Promise: Donald Trump
Promise: Donald Trump

By Andrew Buncombe

China is likely to respond directly to Donald Trump's plan to impose tariffs on up to US$60bn of goods and trigger a bilateral trade war that will hurt both countries, experts have said.

Mr Trump campaigned for the White House with a promise to secure "better deals" between the US and its trading partners, claiming that previous administrations had allowed American firms and workers to lose out.

Having announced tariffs on steel and aluminium imports earlier this month, he signed an order opening the way to punish China for what he said was the theft of American technology.

"It is the largest deficit of any country in the history of our world," Mr Trump said of the US-China trade imbalance.

But experts said Beijing would not take the move sitting down. Rather, China was likely already preparing to respond, and possibly in ways the US might not initially notice.

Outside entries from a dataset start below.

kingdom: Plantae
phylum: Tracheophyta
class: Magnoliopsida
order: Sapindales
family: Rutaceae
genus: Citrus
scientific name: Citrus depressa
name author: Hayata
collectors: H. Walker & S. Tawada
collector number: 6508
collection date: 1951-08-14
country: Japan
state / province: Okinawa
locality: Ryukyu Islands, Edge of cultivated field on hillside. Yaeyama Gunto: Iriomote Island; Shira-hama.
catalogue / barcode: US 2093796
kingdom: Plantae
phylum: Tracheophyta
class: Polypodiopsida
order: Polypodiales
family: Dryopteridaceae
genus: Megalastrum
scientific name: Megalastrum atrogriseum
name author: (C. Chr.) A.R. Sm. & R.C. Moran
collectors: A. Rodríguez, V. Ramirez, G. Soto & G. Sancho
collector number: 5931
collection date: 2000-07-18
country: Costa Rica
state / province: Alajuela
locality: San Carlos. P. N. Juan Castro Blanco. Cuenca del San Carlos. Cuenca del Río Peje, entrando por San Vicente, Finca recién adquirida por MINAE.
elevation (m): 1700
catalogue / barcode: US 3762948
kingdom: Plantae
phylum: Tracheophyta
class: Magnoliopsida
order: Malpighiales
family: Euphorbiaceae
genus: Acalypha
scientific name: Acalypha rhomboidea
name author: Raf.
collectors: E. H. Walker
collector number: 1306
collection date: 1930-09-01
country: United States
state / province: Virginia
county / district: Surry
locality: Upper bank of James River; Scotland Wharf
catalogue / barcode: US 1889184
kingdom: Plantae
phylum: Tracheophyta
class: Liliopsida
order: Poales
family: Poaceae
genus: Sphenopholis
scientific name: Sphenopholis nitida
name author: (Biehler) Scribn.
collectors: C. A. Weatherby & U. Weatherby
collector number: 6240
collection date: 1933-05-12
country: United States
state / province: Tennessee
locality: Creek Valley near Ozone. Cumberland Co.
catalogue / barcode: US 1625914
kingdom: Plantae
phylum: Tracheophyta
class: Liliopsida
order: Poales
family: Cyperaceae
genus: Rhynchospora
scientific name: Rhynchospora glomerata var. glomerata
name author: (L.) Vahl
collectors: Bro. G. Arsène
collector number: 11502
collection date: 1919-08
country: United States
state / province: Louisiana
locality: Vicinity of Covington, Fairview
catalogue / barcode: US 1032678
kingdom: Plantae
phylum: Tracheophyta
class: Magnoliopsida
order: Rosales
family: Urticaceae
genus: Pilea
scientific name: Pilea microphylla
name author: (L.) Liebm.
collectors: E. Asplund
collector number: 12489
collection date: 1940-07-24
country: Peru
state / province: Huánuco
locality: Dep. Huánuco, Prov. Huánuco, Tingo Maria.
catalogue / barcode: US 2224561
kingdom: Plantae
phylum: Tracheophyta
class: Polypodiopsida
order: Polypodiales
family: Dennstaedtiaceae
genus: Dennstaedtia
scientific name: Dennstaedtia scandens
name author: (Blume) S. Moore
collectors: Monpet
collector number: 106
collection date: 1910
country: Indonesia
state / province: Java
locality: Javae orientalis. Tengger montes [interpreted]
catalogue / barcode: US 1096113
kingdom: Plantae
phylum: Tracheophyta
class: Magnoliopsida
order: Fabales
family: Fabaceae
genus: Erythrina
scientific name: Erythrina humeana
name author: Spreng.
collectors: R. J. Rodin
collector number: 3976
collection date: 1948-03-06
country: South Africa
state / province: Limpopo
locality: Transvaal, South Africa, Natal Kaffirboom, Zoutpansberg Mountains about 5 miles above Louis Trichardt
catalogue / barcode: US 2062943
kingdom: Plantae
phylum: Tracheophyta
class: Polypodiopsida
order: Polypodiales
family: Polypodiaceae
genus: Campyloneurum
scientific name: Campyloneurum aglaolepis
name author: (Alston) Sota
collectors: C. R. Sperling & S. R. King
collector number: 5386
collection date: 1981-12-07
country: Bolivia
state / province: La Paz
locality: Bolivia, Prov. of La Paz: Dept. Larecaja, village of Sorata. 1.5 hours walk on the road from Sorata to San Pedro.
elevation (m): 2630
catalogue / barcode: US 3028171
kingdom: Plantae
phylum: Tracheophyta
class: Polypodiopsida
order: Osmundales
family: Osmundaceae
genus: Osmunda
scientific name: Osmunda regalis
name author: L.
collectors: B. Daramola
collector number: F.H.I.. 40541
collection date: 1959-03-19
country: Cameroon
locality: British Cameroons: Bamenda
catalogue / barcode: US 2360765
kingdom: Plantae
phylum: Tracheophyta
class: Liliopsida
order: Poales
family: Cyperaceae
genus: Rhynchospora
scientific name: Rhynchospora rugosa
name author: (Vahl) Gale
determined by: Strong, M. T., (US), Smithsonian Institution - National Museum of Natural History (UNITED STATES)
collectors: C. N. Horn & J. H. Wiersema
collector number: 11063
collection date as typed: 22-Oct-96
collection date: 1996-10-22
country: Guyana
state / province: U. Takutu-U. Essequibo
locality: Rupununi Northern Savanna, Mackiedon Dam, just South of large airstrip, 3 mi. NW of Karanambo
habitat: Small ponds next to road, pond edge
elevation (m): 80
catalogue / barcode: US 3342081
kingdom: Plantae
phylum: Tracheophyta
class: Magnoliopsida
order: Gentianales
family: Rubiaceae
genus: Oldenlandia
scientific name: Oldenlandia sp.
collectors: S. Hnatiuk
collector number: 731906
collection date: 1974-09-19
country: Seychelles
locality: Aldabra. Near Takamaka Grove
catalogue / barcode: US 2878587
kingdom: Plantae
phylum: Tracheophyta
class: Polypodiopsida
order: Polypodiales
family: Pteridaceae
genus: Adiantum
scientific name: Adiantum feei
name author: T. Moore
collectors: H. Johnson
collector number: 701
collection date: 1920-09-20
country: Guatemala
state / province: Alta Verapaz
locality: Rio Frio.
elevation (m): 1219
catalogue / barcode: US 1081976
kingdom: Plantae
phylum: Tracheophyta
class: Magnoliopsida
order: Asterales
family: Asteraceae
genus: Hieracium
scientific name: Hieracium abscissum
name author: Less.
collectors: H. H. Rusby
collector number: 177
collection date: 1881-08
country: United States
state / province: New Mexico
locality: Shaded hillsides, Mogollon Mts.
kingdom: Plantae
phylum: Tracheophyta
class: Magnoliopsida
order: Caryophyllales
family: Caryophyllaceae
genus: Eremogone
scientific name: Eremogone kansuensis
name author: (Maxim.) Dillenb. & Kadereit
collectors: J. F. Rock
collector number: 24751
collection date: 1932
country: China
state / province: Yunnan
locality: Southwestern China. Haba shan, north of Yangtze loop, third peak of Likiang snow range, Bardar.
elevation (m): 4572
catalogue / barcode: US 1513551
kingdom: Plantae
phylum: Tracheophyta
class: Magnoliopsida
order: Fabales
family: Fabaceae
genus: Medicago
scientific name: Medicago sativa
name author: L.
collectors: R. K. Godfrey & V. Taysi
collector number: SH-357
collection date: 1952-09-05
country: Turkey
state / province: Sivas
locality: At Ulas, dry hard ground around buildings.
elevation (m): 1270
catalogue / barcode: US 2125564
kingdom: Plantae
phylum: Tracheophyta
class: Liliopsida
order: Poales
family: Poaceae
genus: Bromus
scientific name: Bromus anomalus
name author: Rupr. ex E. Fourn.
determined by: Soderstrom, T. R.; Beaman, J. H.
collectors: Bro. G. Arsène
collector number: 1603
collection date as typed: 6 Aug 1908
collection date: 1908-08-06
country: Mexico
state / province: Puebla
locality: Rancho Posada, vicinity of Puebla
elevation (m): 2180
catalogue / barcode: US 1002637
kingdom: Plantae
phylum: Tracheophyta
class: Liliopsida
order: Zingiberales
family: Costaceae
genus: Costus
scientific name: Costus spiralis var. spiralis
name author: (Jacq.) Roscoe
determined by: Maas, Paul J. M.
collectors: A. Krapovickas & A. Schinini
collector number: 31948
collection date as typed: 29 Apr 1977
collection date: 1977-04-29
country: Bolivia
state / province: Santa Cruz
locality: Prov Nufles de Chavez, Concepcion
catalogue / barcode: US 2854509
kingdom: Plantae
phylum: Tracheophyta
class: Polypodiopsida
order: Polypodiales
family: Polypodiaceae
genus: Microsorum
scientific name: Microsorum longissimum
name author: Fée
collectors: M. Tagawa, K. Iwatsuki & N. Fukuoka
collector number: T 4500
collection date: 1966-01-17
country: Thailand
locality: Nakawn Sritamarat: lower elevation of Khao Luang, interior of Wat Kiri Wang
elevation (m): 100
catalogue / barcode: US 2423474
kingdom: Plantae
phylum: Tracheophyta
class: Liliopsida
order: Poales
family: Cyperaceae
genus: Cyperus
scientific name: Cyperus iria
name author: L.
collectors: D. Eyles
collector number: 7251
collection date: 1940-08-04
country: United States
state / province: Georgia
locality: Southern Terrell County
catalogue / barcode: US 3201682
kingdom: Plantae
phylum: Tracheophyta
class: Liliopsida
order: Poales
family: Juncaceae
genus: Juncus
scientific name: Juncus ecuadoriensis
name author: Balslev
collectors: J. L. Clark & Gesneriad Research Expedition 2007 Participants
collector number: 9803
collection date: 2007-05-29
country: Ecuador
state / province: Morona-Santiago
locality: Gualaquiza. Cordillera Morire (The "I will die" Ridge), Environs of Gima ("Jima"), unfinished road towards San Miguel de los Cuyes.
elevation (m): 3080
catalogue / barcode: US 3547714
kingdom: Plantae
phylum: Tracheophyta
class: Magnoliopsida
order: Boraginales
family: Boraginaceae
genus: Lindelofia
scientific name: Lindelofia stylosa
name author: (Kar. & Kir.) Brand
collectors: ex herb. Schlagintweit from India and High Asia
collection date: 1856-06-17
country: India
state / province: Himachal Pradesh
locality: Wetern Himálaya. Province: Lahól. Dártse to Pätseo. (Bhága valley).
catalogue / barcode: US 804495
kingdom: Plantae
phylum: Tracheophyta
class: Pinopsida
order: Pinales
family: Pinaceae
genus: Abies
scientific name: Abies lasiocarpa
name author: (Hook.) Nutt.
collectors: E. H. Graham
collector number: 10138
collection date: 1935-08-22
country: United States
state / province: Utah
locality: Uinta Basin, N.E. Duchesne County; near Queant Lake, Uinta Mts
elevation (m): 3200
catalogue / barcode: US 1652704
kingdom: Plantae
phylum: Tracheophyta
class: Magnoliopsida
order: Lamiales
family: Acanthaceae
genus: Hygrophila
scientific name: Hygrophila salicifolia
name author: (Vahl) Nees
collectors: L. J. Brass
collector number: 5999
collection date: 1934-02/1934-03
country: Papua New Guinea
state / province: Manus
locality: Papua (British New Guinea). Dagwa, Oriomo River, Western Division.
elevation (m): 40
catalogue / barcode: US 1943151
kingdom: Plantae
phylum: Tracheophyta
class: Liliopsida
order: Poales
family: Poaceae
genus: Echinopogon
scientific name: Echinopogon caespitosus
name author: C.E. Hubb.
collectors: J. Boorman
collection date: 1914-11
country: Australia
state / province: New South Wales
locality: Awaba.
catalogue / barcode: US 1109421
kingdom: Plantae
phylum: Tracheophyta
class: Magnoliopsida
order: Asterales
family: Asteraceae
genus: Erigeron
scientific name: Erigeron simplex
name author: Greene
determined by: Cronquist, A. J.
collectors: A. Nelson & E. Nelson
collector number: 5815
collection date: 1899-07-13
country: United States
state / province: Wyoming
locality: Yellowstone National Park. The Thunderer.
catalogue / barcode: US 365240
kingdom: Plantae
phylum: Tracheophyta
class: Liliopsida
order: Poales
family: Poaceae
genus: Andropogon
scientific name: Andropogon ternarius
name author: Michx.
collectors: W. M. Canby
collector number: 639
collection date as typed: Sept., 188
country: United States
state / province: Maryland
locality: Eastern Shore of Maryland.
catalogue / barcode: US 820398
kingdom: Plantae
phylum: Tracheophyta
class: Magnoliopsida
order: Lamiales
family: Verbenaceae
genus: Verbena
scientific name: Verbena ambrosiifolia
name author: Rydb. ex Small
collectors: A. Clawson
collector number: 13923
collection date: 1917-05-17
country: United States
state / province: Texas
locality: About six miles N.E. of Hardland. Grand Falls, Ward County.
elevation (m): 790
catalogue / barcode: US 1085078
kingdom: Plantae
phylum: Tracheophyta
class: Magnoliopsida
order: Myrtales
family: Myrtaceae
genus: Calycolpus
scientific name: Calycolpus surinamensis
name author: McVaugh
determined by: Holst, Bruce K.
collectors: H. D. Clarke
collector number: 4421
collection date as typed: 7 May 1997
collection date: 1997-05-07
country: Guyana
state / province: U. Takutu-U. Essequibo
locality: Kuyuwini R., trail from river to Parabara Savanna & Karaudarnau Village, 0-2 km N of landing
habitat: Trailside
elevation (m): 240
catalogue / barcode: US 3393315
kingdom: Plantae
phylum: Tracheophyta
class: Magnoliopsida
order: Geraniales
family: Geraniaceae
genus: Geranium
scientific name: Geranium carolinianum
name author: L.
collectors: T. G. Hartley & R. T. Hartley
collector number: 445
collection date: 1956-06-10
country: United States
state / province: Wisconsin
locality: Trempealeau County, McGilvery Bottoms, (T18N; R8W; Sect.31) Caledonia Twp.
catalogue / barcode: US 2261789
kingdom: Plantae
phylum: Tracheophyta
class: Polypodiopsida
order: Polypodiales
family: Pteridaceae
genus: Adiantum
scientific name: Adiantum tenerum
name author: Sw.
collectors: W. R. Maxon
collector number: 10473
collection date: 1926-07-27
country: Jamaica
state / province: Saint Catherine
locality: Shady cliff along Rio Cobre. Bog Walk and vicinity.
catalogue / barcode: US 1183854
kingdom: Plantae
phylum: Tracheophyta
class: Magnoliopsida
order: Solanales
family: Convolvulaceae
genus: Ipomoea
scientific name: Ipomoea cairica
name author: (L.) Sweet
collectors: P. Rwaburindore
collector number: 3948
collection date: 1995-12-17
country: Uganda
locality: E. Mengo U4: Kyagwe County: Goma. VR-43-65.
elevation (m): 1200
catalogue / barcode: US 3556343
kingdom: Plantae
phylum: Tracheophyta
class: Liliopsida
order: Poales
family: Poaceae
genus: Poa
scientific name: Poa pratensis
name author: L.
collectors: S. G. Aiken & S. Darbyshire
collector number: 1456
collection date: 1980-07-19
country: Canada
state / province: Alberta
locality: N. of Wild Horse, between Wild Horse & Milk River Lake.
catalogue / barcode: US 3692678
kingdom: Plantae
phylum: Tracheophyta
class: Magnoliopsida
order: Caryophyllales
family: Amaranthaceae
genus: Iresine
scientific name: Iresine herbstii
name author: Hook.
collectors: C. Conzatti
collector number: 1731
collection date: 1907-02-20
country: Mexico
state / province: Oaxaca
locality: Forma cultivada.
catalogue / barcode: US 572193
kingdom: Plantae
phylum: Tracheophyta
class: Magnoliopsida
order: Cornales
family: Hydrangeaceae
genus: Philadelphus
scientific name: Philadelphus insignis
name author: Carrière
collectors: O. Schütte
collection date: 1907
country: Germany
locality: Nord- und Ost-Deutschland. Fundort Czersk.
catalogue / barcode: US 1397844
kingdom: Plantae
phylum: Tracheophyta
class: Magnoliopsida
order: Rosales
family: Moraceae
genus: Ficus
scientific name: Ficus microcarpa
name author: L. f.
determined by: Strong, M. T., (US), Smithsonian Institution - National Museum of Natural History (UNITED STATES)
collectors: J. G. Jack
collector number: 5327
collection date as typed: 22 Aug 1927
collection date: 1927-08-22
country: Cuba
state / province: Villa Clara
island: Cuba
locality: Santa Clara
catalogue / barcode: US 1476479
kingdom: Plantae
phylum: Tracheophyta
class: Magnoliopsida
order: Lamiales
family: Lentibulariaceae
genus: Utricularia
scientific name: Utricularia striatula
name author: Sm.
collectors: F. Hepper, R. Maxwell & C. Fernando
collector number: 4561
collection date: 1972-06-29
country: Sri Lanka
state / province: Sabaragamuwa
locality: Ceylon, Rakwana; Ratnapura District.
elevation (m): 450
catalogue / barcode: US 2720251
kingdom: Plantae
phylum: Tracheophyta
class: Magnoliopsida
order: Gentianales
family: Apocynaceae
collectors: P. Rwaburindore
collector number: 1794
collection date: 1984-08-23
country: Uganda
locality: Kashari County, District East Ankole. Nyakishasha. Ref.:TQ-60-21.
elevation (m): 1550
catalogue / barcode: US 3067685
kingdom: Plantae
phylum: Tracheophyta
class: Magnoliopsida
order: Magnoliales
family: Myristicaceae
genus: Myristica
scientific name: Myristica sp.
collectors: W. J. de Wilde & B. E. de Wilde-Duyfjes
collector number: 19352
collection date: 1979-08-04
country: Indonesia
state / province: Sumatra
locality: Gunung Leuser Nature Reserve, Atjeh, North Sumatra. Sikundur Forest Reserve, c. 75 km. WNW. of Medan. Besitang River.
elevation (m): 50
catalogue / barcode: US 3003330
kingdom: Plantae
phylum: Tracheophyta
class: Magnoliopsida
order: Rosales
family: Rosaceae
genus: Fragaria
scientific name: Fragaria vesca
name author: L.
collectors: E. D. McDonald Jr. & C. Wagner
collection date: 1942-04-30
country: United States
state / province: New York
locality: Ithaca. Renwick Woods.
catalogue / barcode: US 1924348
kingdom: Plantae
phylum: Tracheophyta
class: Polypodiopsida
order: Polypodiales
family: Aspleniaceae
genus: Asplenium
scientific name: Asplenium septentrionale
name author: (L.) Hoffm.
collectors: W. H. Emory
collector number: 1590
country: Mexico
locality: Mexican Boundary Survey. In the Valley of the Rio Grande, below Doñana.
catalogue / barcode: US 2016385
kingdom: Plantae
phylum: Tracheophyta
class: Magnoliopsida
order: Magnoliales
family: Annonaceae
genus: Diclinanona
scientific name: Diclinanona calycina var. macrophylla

"I think we are making policy as if we are still the dominant superpower in the world," Robert Ross, Professor of political science at Boston College, said.

"But China has become a major power and a major market, and it has the ability to retaliate."

He said in recent years, China had imposed or threatened to impose, its own tariffs on several countries, including Japan, Norway and Germany, as part of a broader political strategy.

"They have ways to impose a cost," Mr Ross said of China's way of responding. "Suddenly, they impose a block on soy bean imports, or they start asking questions about [an American car's] emissions standards."

He said if China did not respond, it would fear that other countries might seek to follow the US's actions. Mr Trump has talked of trying to develop a "coalition" of countries to impose tariffs on China but Mr Ross said he doubted it would get far.

Earlier yesterday, Donald Trump's lead lawyer in the Russia investigation left the legal team. John Dowd confirmed his decision in an email, saying he "loves the president" and wishes him well.

The move comes several days after Trump added a new lawyer to the team, former US attorney Joseph diGenova.

Sources told the Washington Post that Mr Dowd's departure was largely a mutual decision between him and Mr Trump.

The president reportedly lost confidence in Mr Dowd's ability to deal with Mr Mueller's probe during the clashes that have played out in recent weeks.

Mr Dowd had reportedly become frustrated with Mr Trump's interest in bringing new attorneys onto the team.